Thought For The Week: 

My high school football coach used to run us like crazy after a bad game. 

While I’m sure these tactics wouldn’t be accepted today, the lessons I learned in these moments still help me when things are hard. 

 

The most practical skill in life is learning to do things when you don’t feel like doing them. Anyone can do it when it’s easy, but most people drop out the minute easy stops.

 

Muhammad Ali was asked how many sit-ups would do to prepare for a fight. His reply: “I don't count my sit-ups. I only start counting when it starts hurting.
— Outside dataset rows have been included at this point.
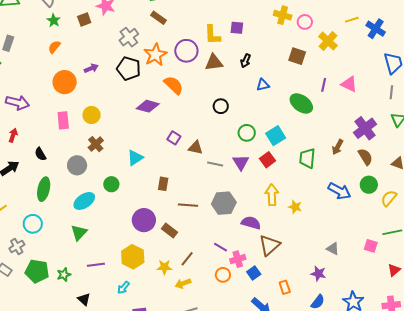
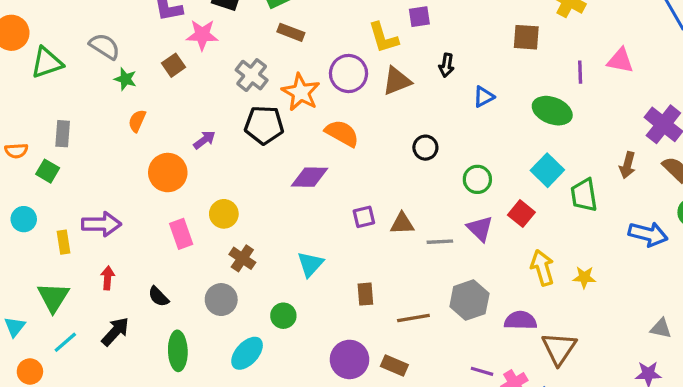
cyan square: (276, 136) -> (547, 170), moved
purple square: (174, 138) -> (364, 217), turned -32

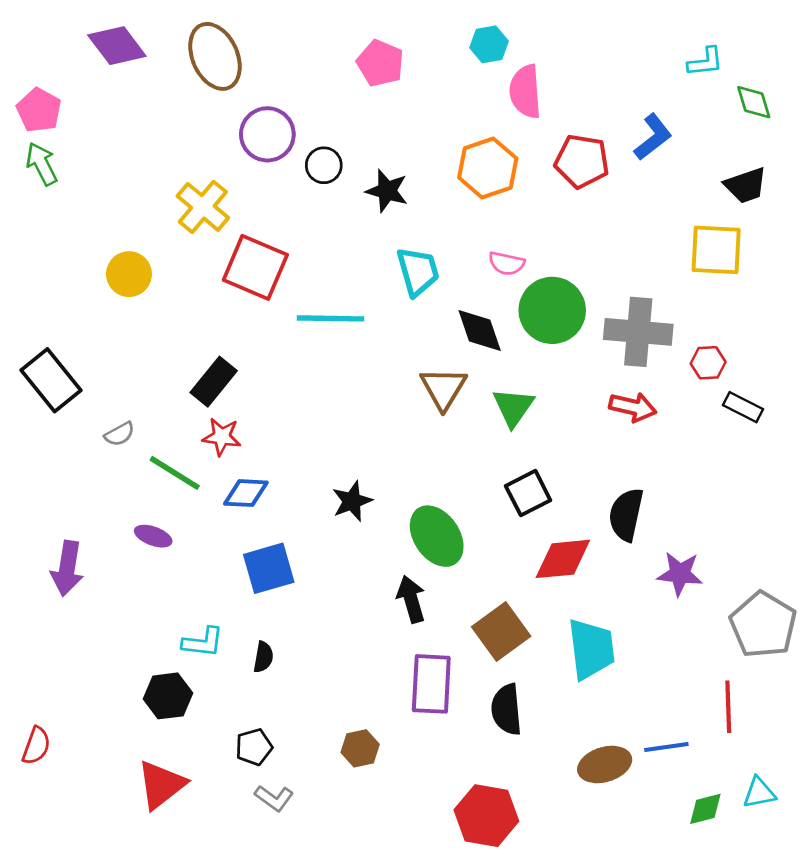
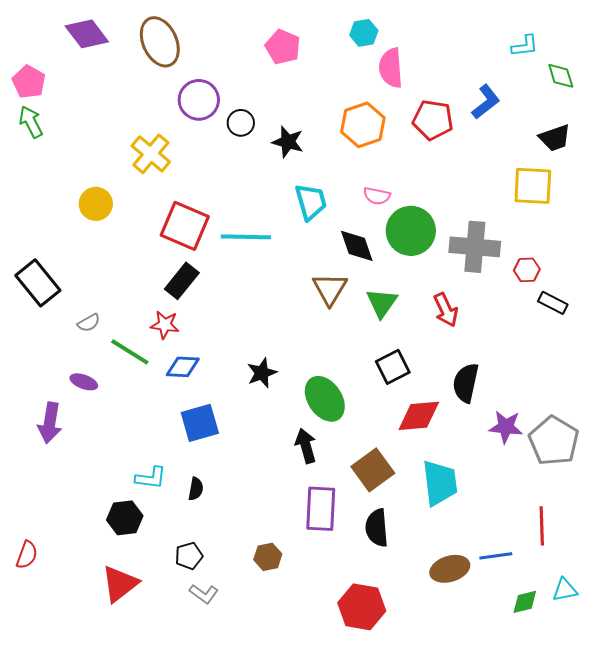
red square: (255, 267) -> (185, 226), moved
black rectangle: (214, 382) -> (182, 281), moved
red arrow: (633, 407) -> (446, 310), moved, turned 52
purple ellipse: (153, 536) -> (84, 382), moved
gray pentagon: (763, 625) -> (554, 441), moved

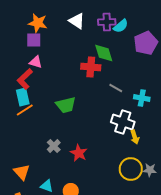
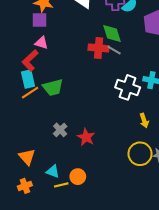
gray line: (116, 88) -> (114, 50), moved
green trapezoid: (66, 105) -> (53, 87), moved
white cross: (123, 122) -> (128, 87), moved

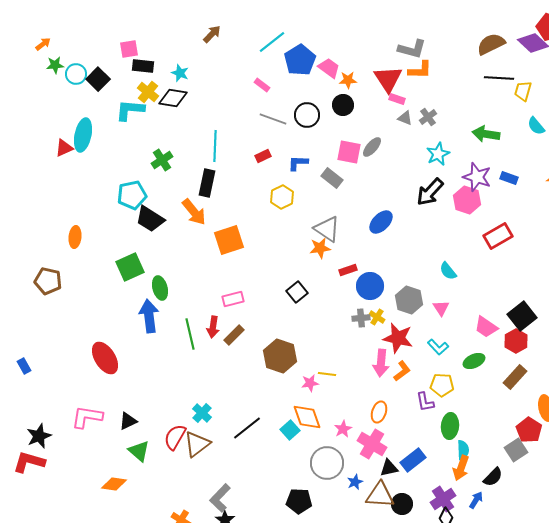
When I feel pain, that's when I start counting, because that's when it really counts.” 

 

True to Ali’s mindset, our coach would only start counting the sprints when people started falling over. Inevitably someone on the team would say they wanted to quit. The coach would shout back a bunch of things that can’t be repeated, but he’d finish with “If you really want to quit, you can quit tomorrow, but you can’t quit today.”

No one ever quit the next day. 

 

The person who is consistent outperforms the person who is intermittent every time. While inconsistent effort works for some things, for the things that really matter you need to be consistent. If you want to be consistent, you need strategies to keep you going when things are hard. 

 

The key to doing something you know you should do when you don’t feel like doing it is telling yourself that you can quit tomorrow but not today.